Alexis Korner’s Blues Incorporated put a stylish version of See See Rider and Tuesday’s Children’s A Strange Light From the East is a real goodie which blends Oriental influences to some Bossa Nova Powered Psych! Second Hand feature with an earlier recording, coming on like a stoned Byrds on their The World Ended Yesterday and they wrap up the collection here with the title track of their LP Reality. Their previous incarnation the Next Collection also bolster Denis Couldry on I Am Nearly There, which is a good slow-then-fast Beat ballad. The Attraction’s two offerings are uniformly great but the pick of the Freakbeaters for me must be Angelina’s Wishing My Life Away.
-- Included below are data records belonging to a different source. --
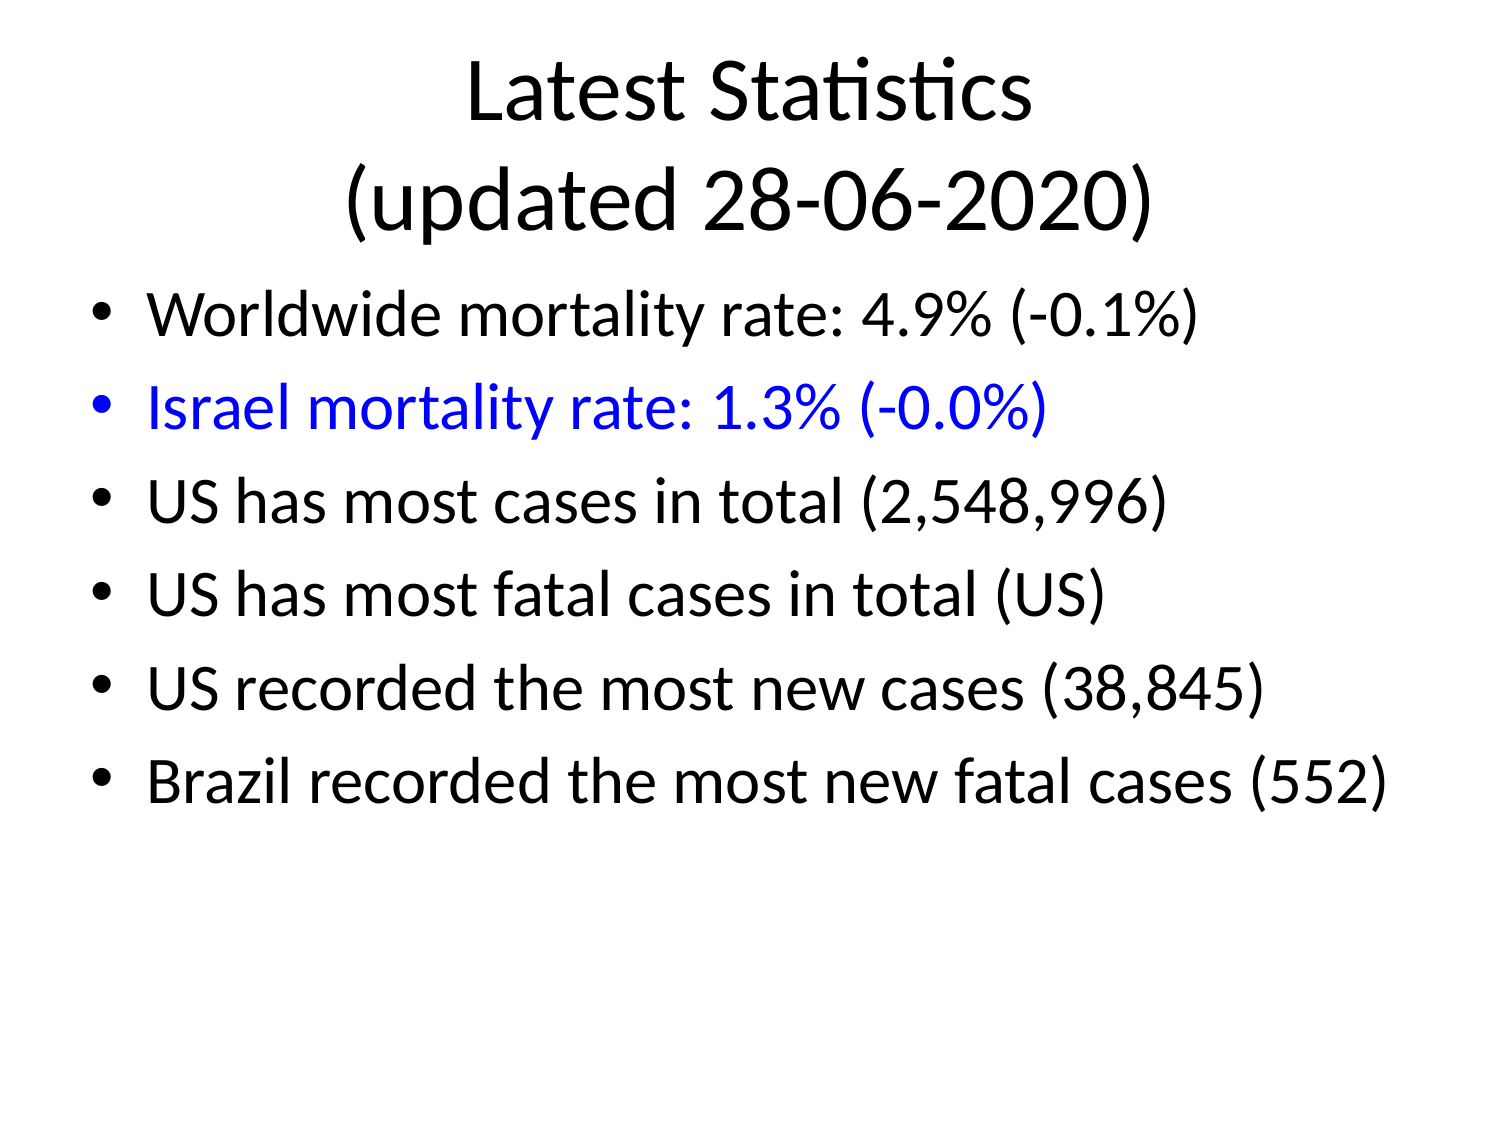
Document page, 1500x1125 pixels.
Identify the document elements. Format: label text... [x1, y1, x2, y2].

list Worldwide mortality rate: 4.9% (-0.1%) Israel mortality rate: 1.3% (-0.0%) US has most cases in total (2,548,996) US has most fatal cases in total (US) US recorded the most new cases (38,845) Brazil recorded the most new fatal cases (552) [75, 262, 1425, 1005]
title Latest Statistics (updated 28-06-2020) [75, 45, 1425, 233]
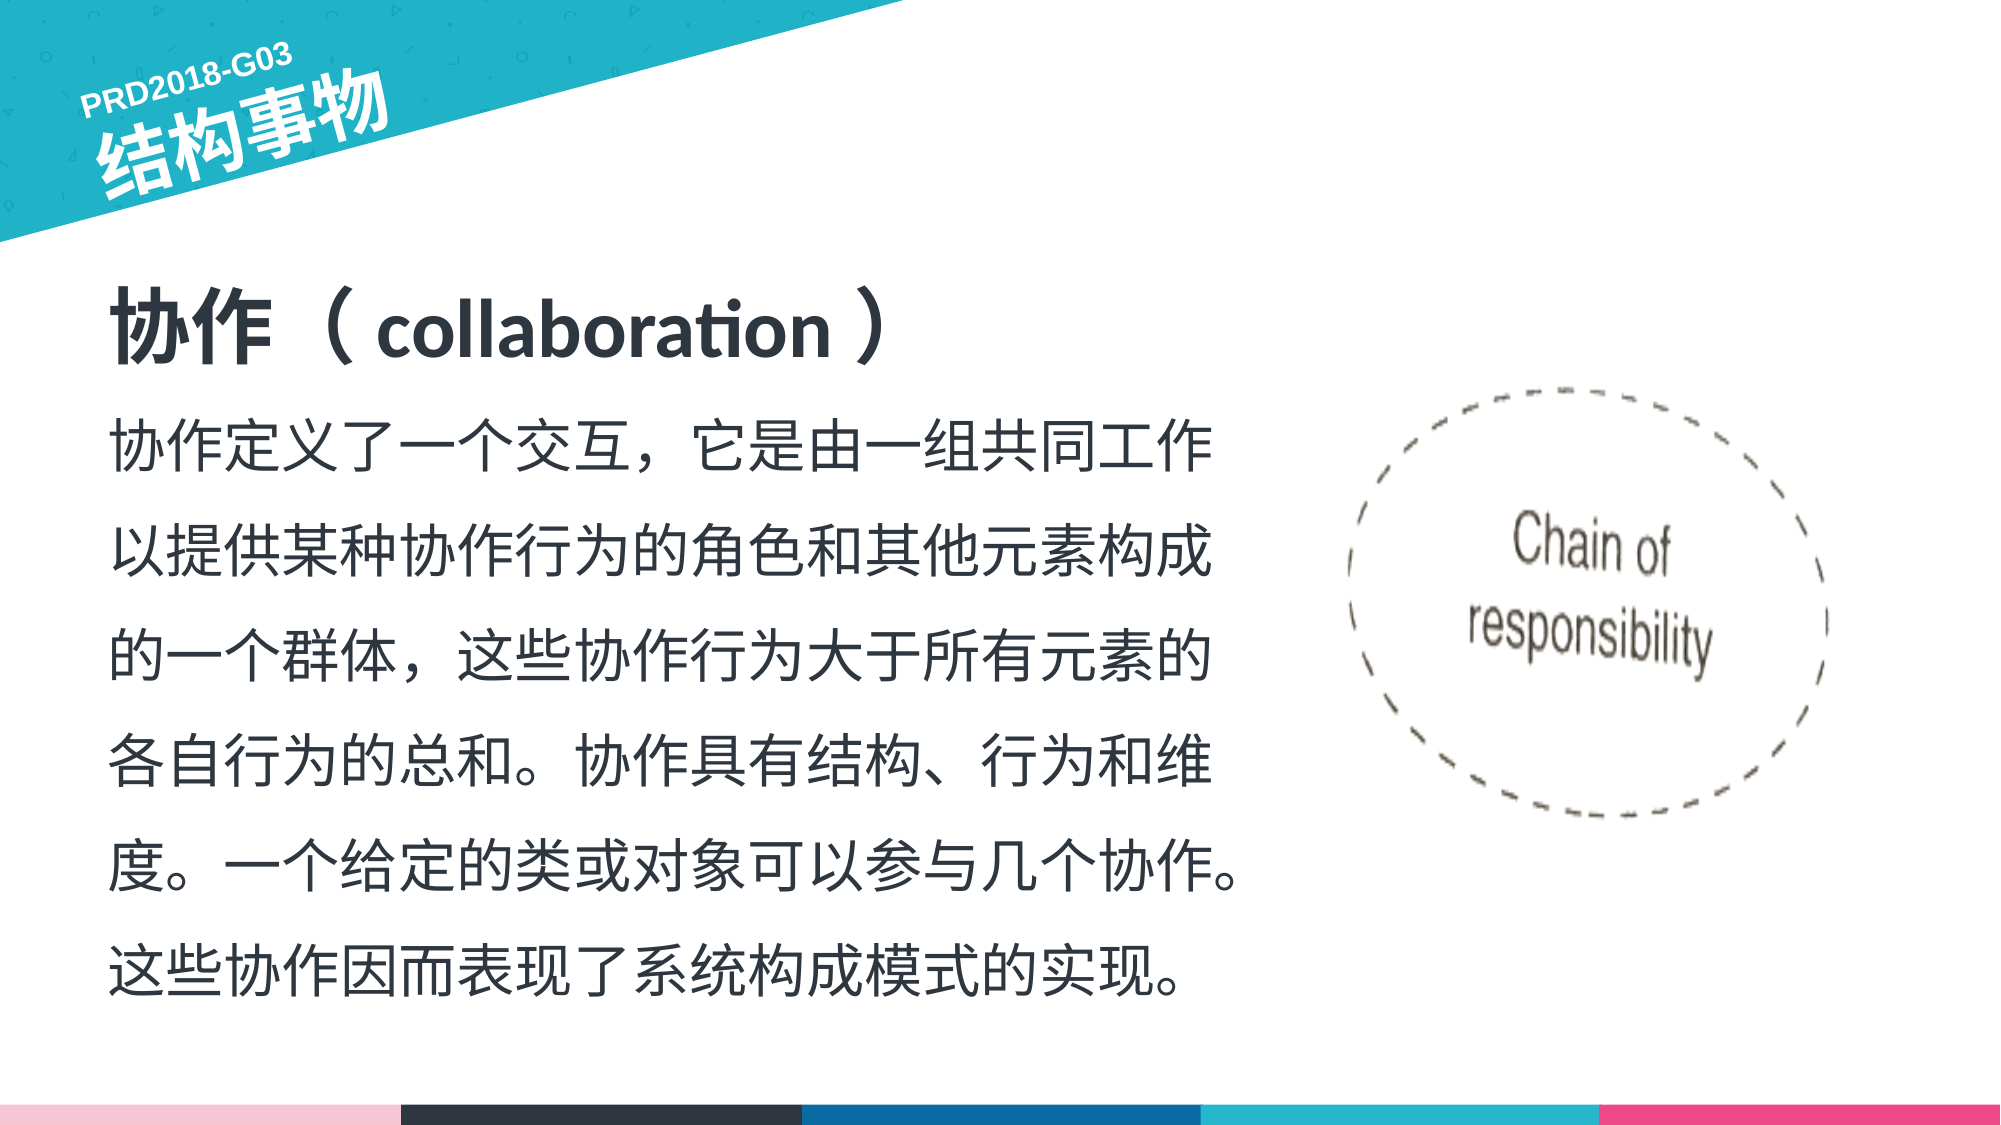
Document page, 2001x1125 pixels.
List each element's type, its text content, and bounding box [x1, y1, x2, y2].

text_box [0, 0, 367, 243]
text_box PRD2018-G03 结构事物 [59, 0, 416, 225]
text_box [0, 1104, 2000, 1125]
picture [1276, 319, 1896, 879]
text_box 协作（collaboration） 协作定义了一个交互，它是由一组共同工作以提供某种协作行为的角色和其他元素构成的一个群体，这些协作行为大于所有元素的各自行为的总和。协作具有结构、行为和维度。一个给定的类或对象可以参与几个协作。这些协作因而表现了系统构成模式的实现。 [92, 216, 1234, 1011]
text_box [379, 0, 904, 131]
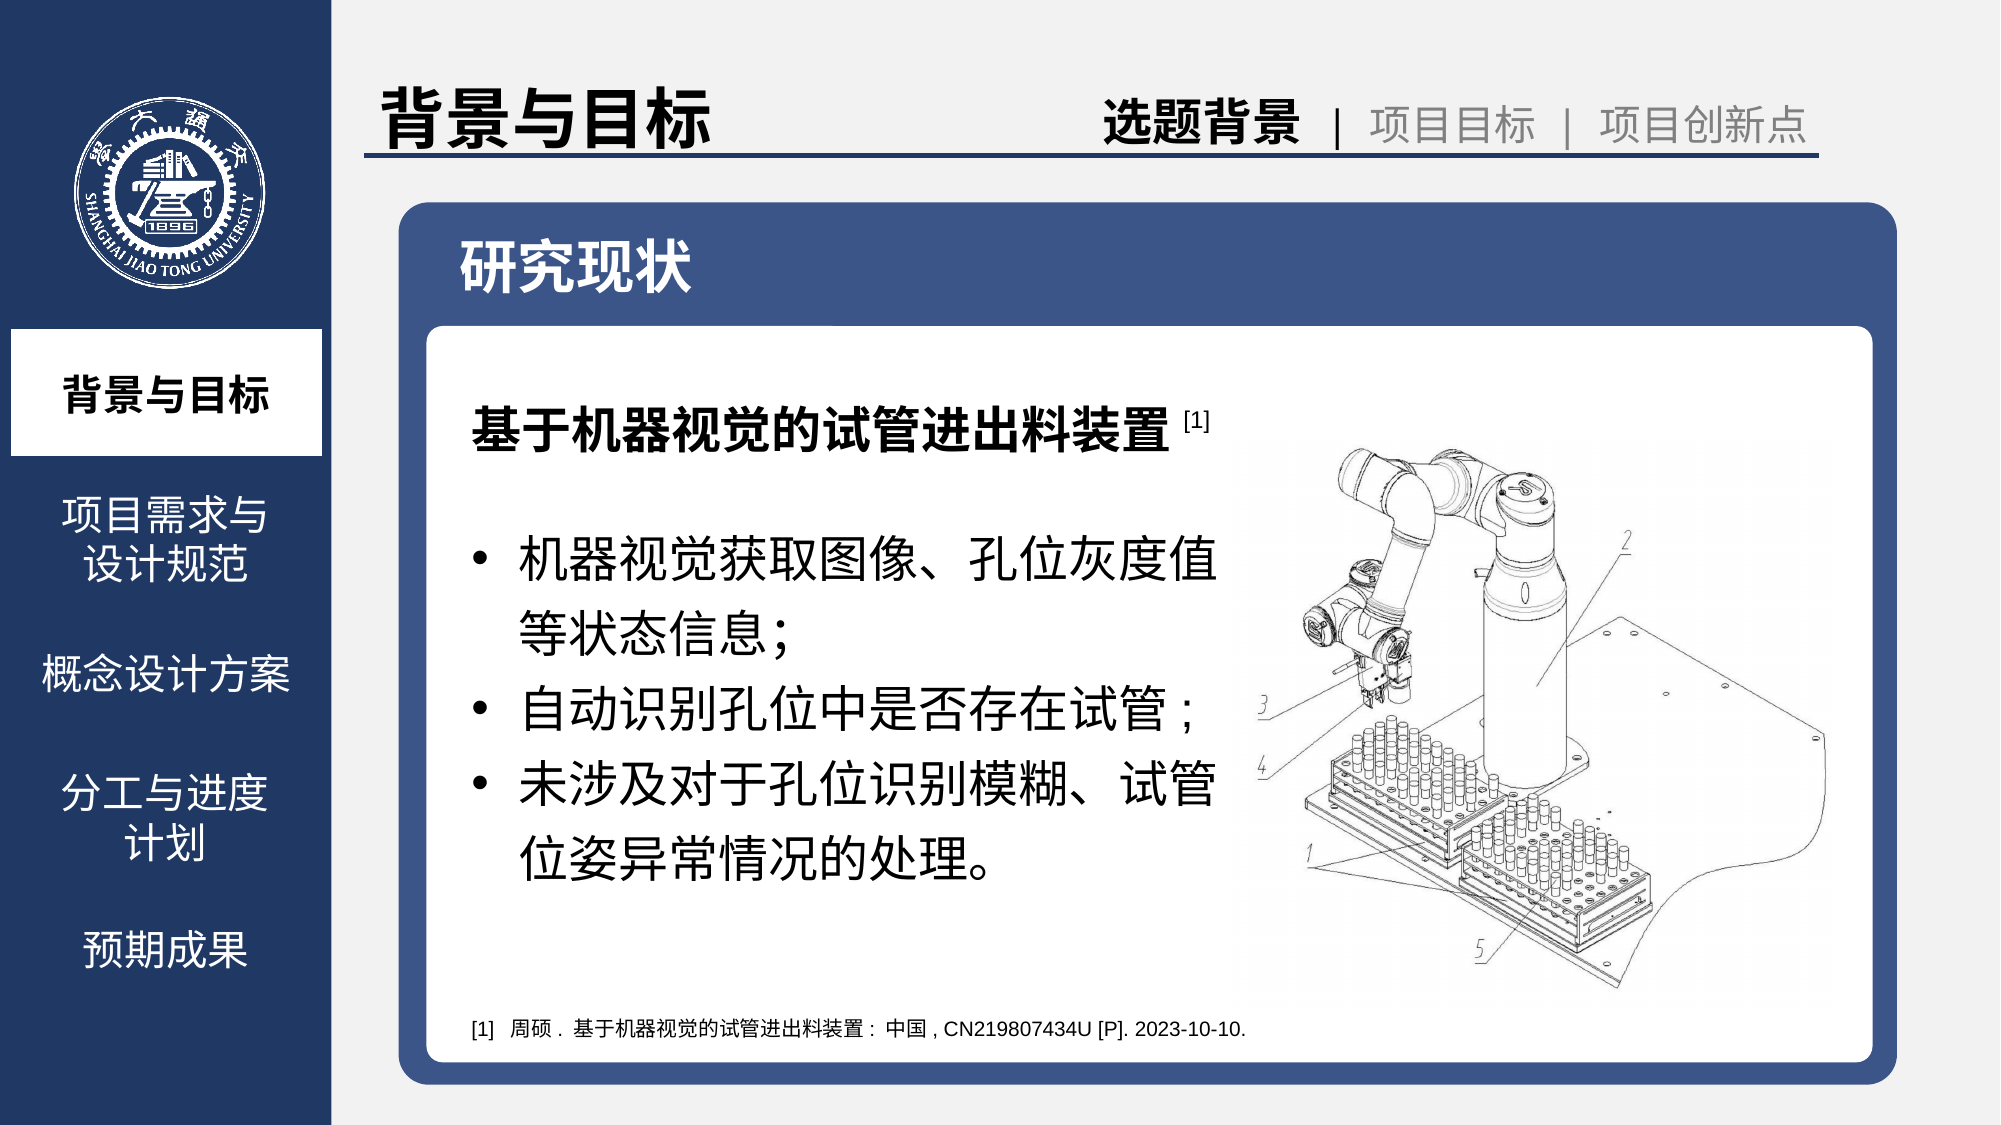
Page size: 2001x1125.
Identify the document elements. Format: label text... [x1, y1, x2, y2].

text_box 背景与目标 [363, 0, 804, 164]
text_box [398, 202, 1897, 1085]
picture [1231, 436, 1839, 1009]
text_box 选题背景 | 项目目标 | 项目创新点 [1087, 23, 1944, 159]
picture [36, 92, 295, 294]
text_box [14, 361, 318, 983]
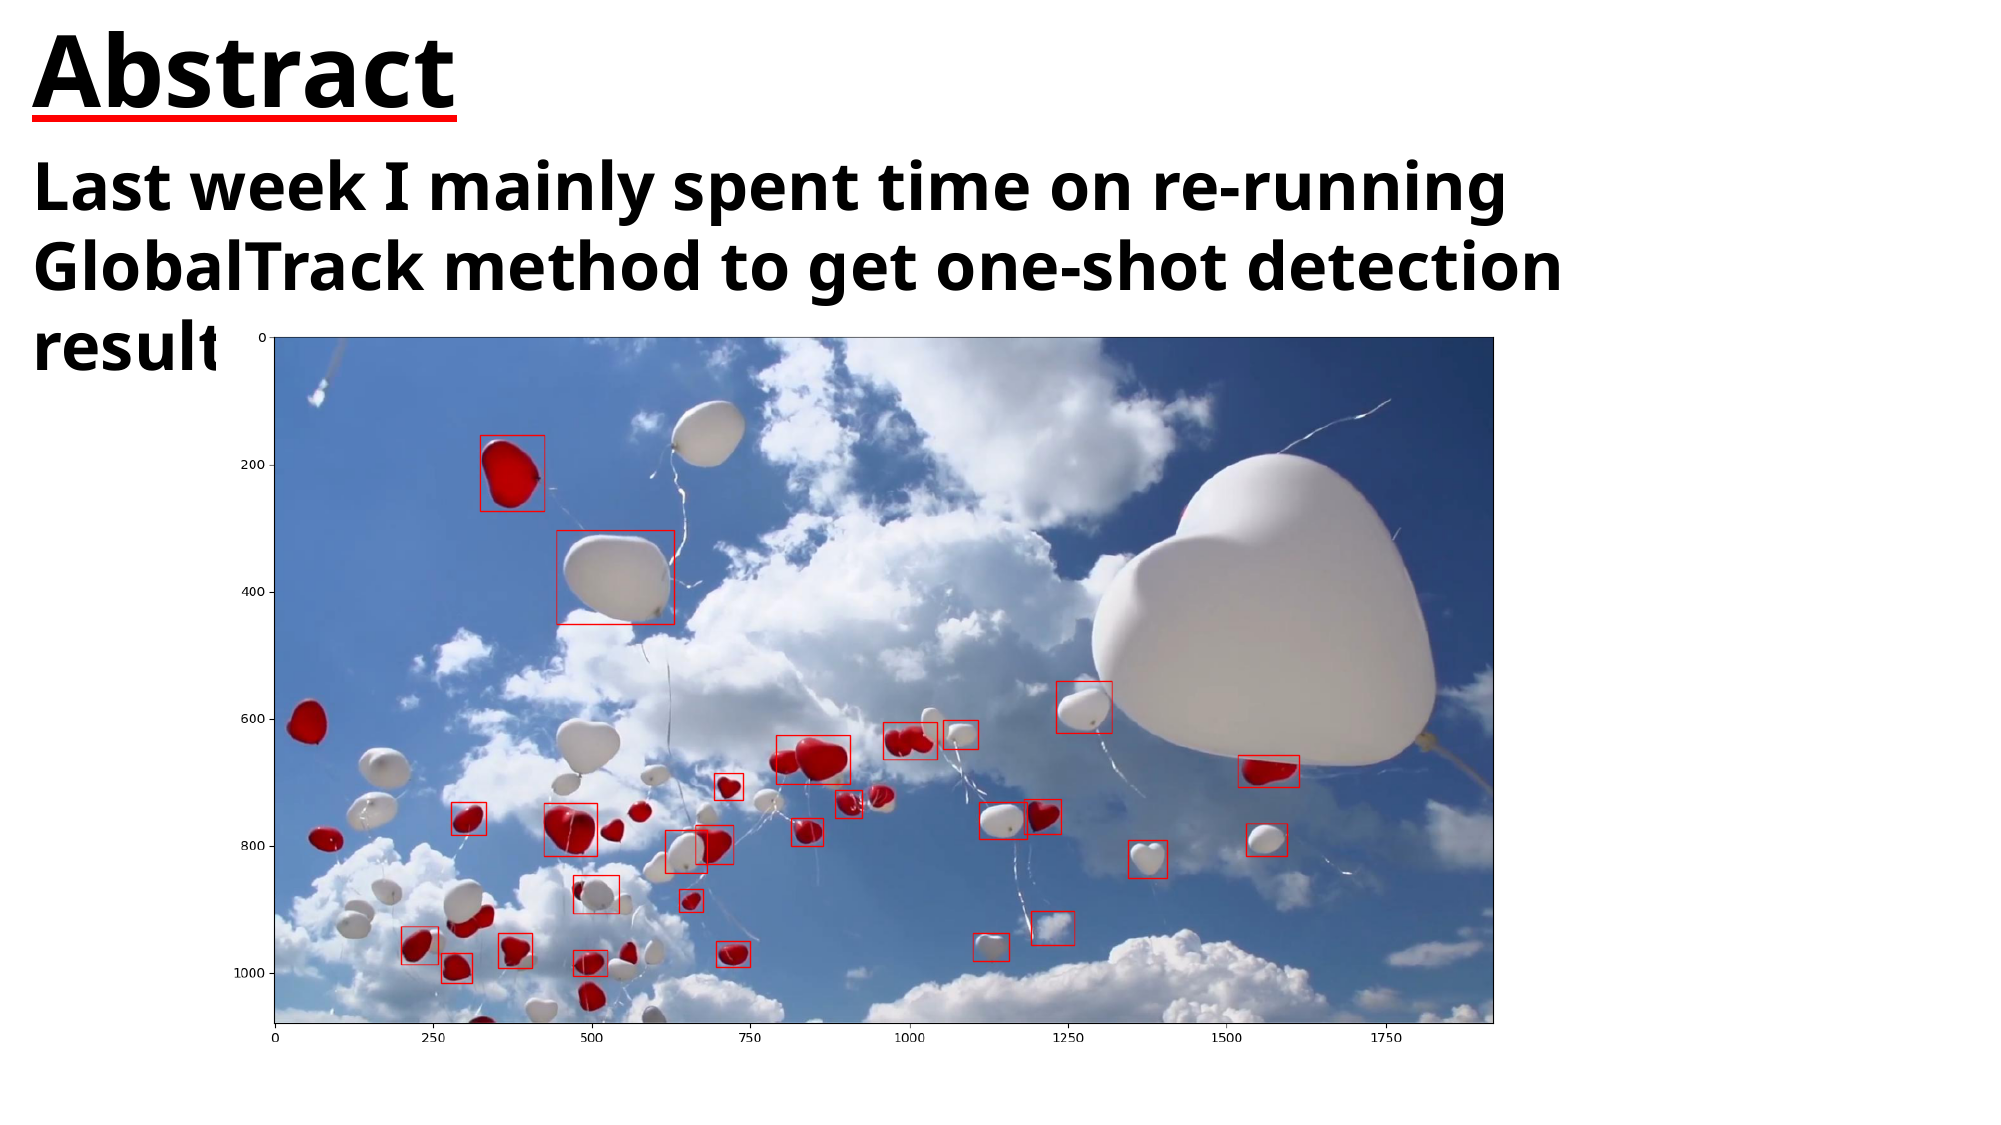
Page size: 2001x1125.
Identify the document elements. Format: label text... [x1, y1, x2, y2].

This one even seems to have pre-empted the Smiths somewhat.

Spaced Out The Story Of Mushroom Records breaks down into two specific Pop timeframes and gives us a chance to enjoy the unconscious Pop thrills of the 60s along with the more serious early 70s vibe (perhaps for continuity’s sake we should listen to the second disc first?). As a package it’s a great introduction to some fine but ultimately unsuccessful UK Pop and Rock from the mid-60s through to the early 70s. Though Mushroom, like a lot of early 70s underground ventures didn’t last long and wasn’t exactly flushed with success, it had some good bands and artists on the roster for the couple of years that the record company existed. Those promising but unheralded waxings, along the early Vic Keary productions on disc two, serve as a testament to his skills and show that his undoubtedly huge impact on UK Reggae was only a facet of his creativity.